„Der Anruf hat mir geholfen, die Nacht zu überstehen.“ Neben diesem Satz zeigt in einem Flyer Nicole ihr Gesicht, um als „Mutmacherin“ andere zu ermutigen, in einer psychischen Notlage Hilfe zu suchen: „Ohne den Krisendienst wäre ich heute nicht hier, wo ich bin“, berichtet Nicole in einem Video. Neben ihr bekennen weitere Männer und Frauen in einer Kampagne unter dem Titel „Mut in der Krise“, die jetzt startet: Sie wussten nicht mehr weiter. Aber ein Anruf bei den Krisendiensten Bayern hat ihnen geholfen.
Kostenlos 365 Tage im Jahr rund um die Uhr
Unter der kostenfreien Telefonnummer 0800 655 3000 sind rund um die Uhr das ganze Jahr über psychologisch geschulte Fachleute erreichbar, um Hilfestellung zu geben. Auch online können Ratsuchende sich informieren [externer Link]. In besonders dringenden Fällen kommen Mitarbeiter der Krisendienste auch zu Hilfesuchenden nach Hause. Seit 2021 ist das Angebot bayernweit erreichbar. Vorher hatte es in Mittelfranken und Oberbayern bereits Vorgänger-Projekte gegeben. Die Krisendienste ergänzen Angebote anderer Träger wie etwa die Telefonseelsorge.
Über Psycho-Krisen sprechen
Wichtig sei es, dass Menschen sich nicht möglicherweise dafür schämen, mit Fremden über ihre Probleme zu reden, sagt Tina Meffert vom Verein „Mutmachleute“ mit Sitz in Starnberg: „Es ist unglaublich mutig, sich Hilfe zu holen.“
Rund 430.000 Anrufe haben die Krisendienste seit dem bayernweiten Start vor fünf Jahren entgegengenommen – Tendenz steigend. Alleine im vergangenen Jahr haben 109.147 mal Menschen die kostenfreie Nummer gewählt.

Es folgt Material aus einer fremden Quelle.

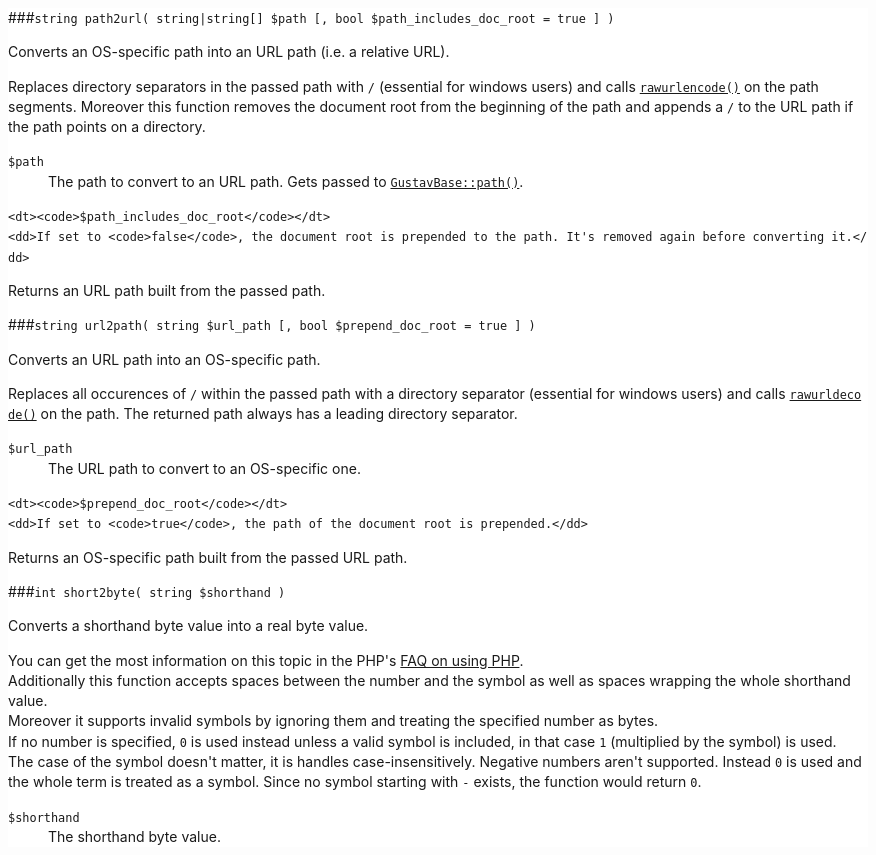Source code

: ###`string path2url( string|string[] $path [, bool $path_includes_doc_root = true ] )`

Converts an OS-specific path into an URL path (i.e. a relative URL).

Replaces directory separators in the passed path with `/` (essential for windows users) and calls [`rawurlencode()`](http://php.net/manual/en/function.rawurlencode.php) on the path segments. Moreover this function removes the document root from the beginning of the path and appends a `/` to the URL path if the path points on a directory.

<dl>
    <dt><code>$path</code></dt>
    <dd>The path to convert to an URL path. Gets passed to <a href="#string-path-stringstring-path_segment--stringstring-path_segment--stringstring---"><code>GustavBase::path()</code></a>.</dd>
    
    <dt><code>$path_includes_doc_root</code></dt>
    <dd>If set to <code>false</code>, the document root is prepended to the path. It's removed again before converting it.</dd>
</dl>

Returns an URL path built from the passed path.

###`string url2path( string $url_path [, bool $prepend_doc_root = true ] )`

Converts an URL path into an OS-specific path.

Replaces all occurences of `/` within the passed path with a directory separator (essential for windows users) and calls [`rawurldecode()`](http://php.net/manual/en/function.rawurldecode.php) on the path. The returned path always has a leading directory separator.

<dl>
    <dt><code>$url_path</code></dt>
    <dd>The URL path to convert to an OS-specific one.</dd>
    
    <dt><code>$prepend_doc_root</code></dt>
    <dd>If set to <code>true</code>, the path of the document root is prepended.</dd>
</dl>

Returns an OS-specific path built from the passed URL path.

###`int short2byte( string $shorthand )`

Converts a shorthand byte value into a real byte value.

You can get the most information on this topic in the PHP's [FAQ on using PHP](http://php.net/manual/en/faq.using.php#faq.using.shorthandbytes).  
Additionally this function accepts spaces between the number and the symbol as well as spaces wrapping the whole shorthand value.  
Moreover it supports invalid symbols by ignoring them and treating the specified number as bytes.  
If no number is specified, `0` is used instead unless a valid symbol is included, in that case `1` (multiplied by the symbol) is used.  
The case of the symbol doesn't matter, it is handles case-insensitively.
Negative numbers aren't supported. Instead `0` is used and the whole term is treated as a symbol. Since no symbol starting with `-` exists, the function would return `0`.

<dl>
    <dt><code>$shorthand</code></dt>
    <dd>The shorthand byte value.</dd>
</dl>
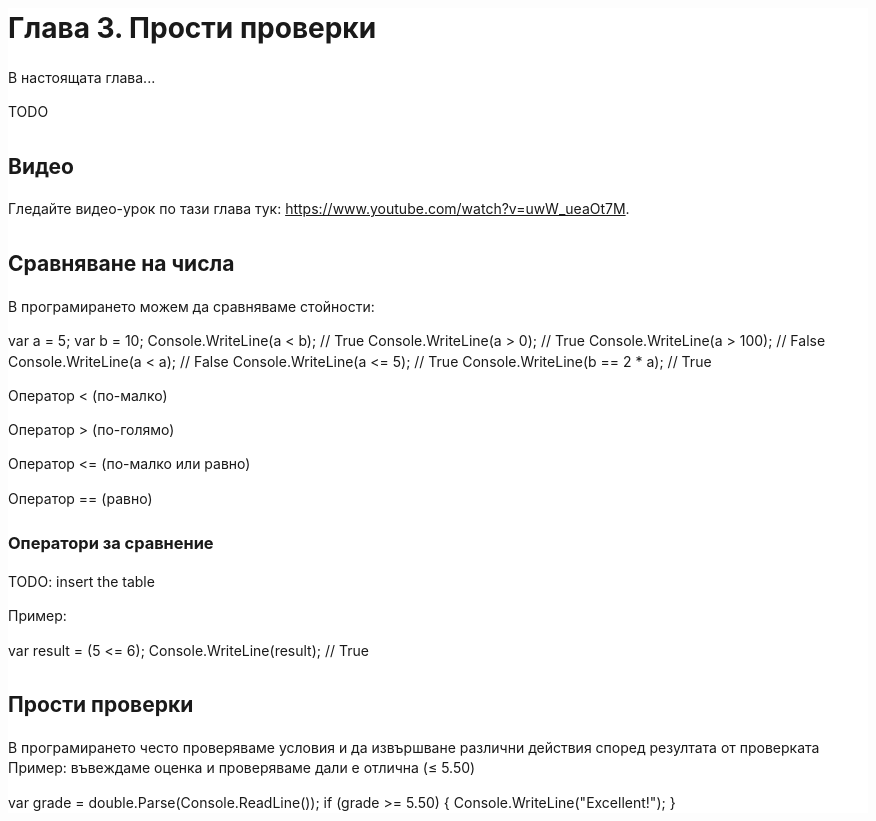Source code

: # Глава 3. Прости проверки

В настоящата глава...

TODO

## Видео

<div class="video-player">
  Гледайте видео-урок по тази глава тук: <a target="_blank"
  href="https://www.youtube.com/watch?v=uwW_ueaOt7M">
  https://www.youtube.com/watch?v=uwW_ueaOt7M</a>.
</div>
<script src="/assets/js/video.js"></script>

## Сравняване на числа

В програмирането можем да сравняваме стойности:

var a = 5;
var b = 10;
Console.WriteLine(a < b);      // True
Console.WriteLine(a > 0);      // True
Console.WriteLine(a > 100);    // False
Console.WriteLine(a < a);      // False
Console.WriteLine(a <= 5);     // True
Console.WriteLine(b == 2 * a); // True

Оператор < (по-малко)

Оператор > (по-голямо)

Оператор <= (по-малко или равно)

Оператор == (равно)

### Оператори за сравнение

TODO: insert the table

Пример:

var result = (5 <= 6);
Console.WriteLine(result); // True


## Прости проверки

В програмирането често проверяваме условия и да извършване различни действия според резултата от проверката
Пример: въвеждаме оценка и проверяваме дали е отлична (≤ 5.50)

var grade = double.Parse(Console.ReadLine());
if (grade >= 5.50)
{
   Console.WriteLine("Excellent!");
}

Hilfe in vielfältigen Notlagen
Es seien ganz verschiedene Probleme, mit denen sich Menschen an die Krisendienste wenden, berichtet der Sprecher der Leitstellenkonferenz der Dienste, Martin Guth. Der häufigste Anlass seien depressive Zustände, Schwierigkeiten im privaten Umfeld, aber auch Ängste und Panikattacken. Bei etwa einem von neun Anrufern bestehe die Gefahr einer Selbsttötung. Tina Meffert von den „Mutmachleuten“ ist dabei ebenso wie Guth überzeugt: „Reden rettet Leben.“
Der Krisendienst-Sprecher Guth betont dabei: Das Angebot richte sich keineswegs nur an Menschen mit besonders schweren oder akuten Problemen: „Wartet nicht ab. Es muss nicht brennen, damit man uns anrufen kann.“
Die Krisendienste versuchen, Sprachbarrieren jeder Art zu überwinden. Für 120 Sprachen gibt es Dolmetscher-Unterstützung. Für Gehörlose gibt es die Möglichkeit, mit der Hilfe von Gebärdendolmetschern mit den psychologisch geschulten Helfern zu sprechen.
Gut angelegtes Geld
Zusammen rund 30 Millionen Euro pro Jahr geben die bayerischen Bezirke und der Freistaat für das Telefon-Angebot der Krisendienste und die mobilen Teams aus. Das Geld sei gut angelegt, ist der Präsident des Bayerischen Bezirkstages, Franz Löffler, überzeugt. Zum einen hilft es, die psychische Gesundheit der Menschen in Bayern zu stabilisieren, erklärt Löffler. Aber der CSU-Politiker ist auch überzeugt, dass die Krisendienste mithelfen, Klinik-Aufenthalte zu verhindern: „Wir tragen dazu bei, dass diese Kurve nach oben nicht so stark verläuft.“ Auch das sei ein wichtiger Aspekt, wenn es um die Frage geht, ob der Aufwand sich lohnt, findet Löffler.
Deutschlandweite Vorreiterrolle
Bayern sei mit seinen Krisendiensten bundesweit vorne dran, betont gleichzeitig Landesgesundheitsministerin Judith Gerlach (CSU). Zwar gebe es in Berlin ein ähnliches Angebot. Aber unter den Flächenländern sei Bayern bislang in einer Vorreiterrolle. Sie würden sich freuen, wenn möglichst viele andere Bundesländer folgen, sagt Gerlach.